Sclerococcum serusiauxii

Scientific classification
- Kingdom: Fungi
- Division: Ascomycota
- Class: Eurotiomycetes
- Order: Sclerococcales
- Family: Dactylosporaceae
- Genus: Sclerococcum
- Species: S. serusiauxii
- Binomial name: Sclerococcum serusiauxii Boqueras & Diederich (1993)

= Sclerococcum serusiauxii =

- Authority: Boqueras & Diederich (1993)

Species of lichen

Sclerococcum serusiauxii is a species of lichenicolous fungus in the family Dactylosporaceae.

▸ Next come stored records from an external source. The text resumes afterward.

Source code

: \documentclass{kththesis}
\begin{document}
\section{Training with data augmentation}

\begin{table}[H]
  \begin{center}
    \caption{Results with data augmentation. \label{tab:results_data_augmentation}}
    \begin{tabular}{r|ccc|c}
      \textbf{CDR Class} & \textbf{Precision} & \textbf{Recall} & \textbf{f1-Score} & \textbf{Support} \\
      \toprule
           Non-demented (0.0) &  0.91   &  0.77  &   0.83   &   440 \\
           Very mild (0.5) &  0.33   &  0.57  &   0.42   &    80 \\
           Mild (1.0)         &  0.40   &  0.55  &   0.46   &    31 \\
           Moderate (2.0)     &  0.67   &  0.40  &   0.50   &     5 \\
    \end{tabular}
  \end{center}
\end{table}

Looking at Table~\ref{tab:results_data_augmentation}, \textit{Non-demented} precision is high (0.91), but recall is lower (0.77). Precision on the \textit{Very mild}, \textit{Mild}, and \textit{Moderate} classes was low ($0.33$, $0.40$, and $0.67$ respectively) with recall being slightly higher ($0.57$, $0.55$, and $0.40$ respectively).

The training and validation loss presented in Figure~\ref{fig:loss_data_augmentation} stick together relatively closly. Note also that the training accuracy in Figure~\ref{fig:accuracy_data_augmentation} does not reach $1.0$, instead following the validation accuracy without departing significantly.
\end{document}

It was described as a new species in 1993 by Montserrat Boqueras and Paul Diederich. The type was collected in Col de la Pierre St Martin (Spanish Pyrenees in Navarre), at an altitude of 1550 m. Here, the fungus was growing on the lichen Parmelina pastillifera, which itself was growing on Pinus uncinata. The specific epithet honours Belgian lichenologist Emmanuël Sérusiaux, who collected the type specimen in 1989. S. serusiauxii has also been recorded from Montenegro.

In addition to Parmelina pastillifer, it has also been recorded on Parmelina tiliacea. The fungus forms convex dark brown to black sporodochia that typically measure 60–180 by 60–100 μm. The mycelia of the fungus is embedded in the thallus of the host. The presence of the fungus does not cause damage to the host lichen.